I grew up in a town settle along the Atlantic Ocean. It isn’t so much a destination area as it is a place people go in the summer because they can. Regardless, I know the type who come in expecting to waited on with everything. I worked in the service industry there through my teens and into college. Looking back on it now, I can say that it was good work. I was paid well hourly and received tips. But I did envy the people who came in for dinner as guests to the town. When I worked for the state run liquor store – precariously placed along Interstate 95 – I watched families from various states around the country come through buying bottles of rum, whiskey, and vodka to bring with them to beach houses and camp grounds. I was always looking forward to my hour lunch break and going home at 5 p.m., stopping for a quick swim at the beach before supper and going to the bar before waking up to do it all over again the following day.
I tried not to let the idea that I had transformed into on of these lucky-vacationing-people bother me, and, for the remainder of the vacation, I was able to put it out of my head. But, on that final day as I shuttled back to the airport, those thoughts returned. What do we expect of other people on these trips? What do we expect to gain? Do we become different people? I don’t know. More importantly, will writing about it save me from the internal struggle of my role in the conflict?
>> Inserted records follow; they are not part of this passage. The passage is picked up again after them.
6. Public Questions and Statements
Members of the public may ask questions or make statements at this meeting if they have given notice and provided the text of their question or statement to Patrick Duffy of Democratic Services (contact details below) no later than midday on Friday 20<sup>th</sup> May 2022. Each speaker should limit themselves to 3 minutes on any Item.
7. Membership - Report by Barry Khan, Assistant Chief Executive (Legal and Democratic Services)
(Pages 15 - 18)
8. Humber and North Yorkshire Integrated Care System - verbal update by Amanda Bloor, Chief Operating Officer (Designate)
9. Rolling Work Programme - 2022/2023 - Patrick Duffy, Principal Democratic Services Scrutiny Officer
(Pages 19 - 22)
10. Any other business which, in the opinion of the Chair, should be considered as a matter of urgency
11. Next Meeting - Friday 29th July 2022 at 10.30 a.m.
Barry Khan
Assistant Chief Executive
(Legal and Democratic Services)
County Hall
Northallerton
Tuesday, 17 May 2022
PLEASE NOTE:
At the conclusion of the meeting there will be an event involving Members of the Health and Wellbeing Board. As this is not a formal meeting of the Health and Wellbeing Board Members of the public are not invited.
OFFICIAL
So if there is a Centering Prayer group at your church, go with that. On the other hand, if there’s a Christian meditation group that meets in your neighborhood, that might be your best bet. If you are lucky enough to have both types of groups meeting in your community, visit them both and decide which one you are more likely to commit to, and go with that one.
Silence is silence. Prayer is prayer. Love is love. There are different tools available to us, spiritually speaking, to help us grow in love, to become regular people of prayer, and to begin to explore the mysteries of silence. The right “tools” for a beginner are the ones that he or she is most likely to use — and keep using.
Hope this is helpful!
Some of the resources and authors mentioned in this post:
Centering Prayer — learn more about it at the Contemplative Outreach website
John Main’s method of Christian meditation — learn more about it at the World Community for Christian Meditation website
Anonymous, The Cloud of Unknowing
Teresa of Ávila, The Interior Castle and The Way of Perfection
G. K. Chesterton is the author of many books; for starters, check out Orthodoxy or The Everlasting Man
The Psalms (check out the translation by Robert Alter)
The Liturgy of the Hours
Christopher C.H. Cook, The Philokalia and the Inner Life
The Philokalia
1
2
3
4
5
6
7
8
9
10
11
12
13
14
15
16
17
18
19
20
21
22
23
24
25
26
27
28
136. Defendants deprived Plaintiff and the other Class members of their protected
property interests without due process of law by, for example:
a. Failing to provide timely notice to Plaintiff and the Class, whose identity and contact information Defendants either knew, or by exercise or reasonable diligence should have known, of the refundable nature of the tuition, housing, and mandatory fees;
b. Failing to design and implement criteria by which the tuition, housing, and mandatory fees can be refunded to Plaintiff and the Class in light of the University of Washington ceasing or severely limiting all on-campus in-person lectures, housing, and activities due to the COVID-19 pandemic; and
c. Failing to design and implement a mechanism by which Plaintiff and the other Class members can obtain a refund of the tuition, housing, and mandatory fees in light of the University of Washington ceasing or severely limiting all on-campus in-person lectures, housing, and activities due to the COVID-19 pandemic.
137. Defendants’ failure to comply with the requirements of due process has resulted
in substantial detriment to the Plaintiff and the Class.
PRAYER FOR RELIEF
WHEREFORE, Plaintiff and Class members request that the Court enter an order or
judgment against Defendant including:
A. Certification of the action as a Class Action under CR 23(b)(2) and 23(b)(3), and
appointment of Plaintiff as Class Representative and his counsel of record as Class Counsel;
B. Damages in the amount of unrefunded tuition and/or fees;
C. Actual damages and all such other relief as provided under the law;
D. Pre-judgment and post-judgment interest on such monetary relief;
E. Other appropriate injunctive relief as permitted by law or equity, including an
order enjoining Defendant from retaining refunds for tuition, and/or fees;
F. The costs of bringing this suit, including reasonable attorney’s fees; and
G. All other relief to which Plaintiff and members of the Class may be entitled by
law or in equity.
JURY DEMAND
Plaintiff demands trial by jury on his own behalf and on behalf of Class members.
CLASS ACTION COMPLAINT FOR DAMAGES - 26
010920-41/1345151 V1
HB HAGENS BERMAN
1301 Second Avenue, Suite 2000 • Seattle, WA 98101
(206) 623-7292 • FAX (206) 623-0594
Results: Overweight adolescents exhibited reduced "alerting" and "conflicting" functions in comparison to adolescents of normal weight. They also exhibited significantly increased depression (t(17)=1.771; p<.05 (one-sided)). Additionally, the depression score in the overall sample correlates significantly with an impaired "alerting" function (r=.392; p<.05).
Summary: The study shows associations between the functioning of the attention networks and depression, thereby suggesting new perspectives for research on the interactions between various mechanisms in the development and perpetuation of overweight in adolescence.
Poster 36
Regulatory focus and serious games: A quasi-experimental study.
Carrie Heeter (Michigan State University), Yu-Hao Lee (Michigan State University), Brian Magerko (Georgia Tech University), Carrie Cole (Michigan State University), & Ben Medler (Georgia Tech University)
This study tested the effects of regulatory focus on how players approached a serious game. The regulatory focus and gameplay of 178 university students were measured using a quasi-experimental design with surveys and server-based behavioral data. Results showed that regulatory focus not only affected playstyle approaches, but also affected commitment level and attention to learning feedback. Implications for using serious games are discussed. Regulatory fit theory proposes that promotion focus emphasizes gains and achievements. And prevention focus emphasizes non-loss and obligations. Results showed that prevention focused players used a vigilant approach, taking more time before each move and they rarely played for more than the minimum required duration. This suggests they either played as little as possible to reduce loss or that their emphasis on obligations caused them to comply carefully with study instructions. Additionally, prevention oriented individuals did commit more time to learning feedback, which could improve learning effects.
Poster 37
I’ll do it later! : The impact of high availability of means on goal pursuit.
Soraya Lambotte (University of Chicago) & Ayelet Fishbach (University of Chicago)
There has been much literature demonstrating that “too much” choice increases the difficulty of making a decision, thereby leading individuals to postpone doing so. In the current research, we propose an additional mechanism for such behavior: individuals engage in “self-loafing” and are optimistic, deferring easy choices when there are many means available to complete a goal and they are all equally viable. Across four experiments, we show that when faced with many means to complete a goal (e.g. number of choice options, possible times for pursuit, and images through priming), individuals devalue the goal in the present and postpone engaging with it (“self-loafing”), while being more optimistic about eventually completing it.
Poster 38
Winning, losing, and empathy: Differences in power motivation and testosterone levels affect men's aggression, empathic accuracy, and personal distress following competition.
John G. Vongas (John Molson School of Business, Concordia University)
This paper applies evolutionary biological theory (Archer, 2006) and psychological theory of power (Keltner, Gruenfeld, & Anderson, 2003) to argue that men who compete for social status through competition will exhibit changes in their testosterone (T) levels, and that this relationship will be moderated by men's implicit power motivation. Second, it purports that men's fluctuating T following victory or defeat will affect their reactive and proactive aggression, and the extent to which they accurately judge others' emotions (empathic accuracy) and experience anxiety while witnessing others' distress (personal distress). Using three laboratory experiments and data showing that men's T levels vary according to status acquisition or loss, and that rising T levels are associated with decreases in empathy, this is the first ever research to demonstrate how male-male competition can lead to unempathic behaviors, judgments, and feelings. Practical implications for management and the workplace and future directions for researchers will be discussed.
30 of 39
“I can see why people want to live here,” I said to my girlfriend.
She agreed with me.
“It makes sense to retire to a place like this,” I continued.
“Why wait until then?”
“Well,” I said. But I couldn’t come back with a better answer than that.
“People from New England feel like they have to struggle before they can feel any sort of relaxation,” she said. “Why not just move here now?”
Maybe she was right. Maybe I had never felt keen on moving to an area like this, or any warmer laid back type city, because at twenty-six I felt as though I hadn’t paid my dues. I considered this was we made connection flights home and as I scraped ice from my car windshield in the airport parking lot, the cold whipping my exposed flesh and my bare hands catching the sharp ice and opening wounds. There was, I thought, somewhere else I could be.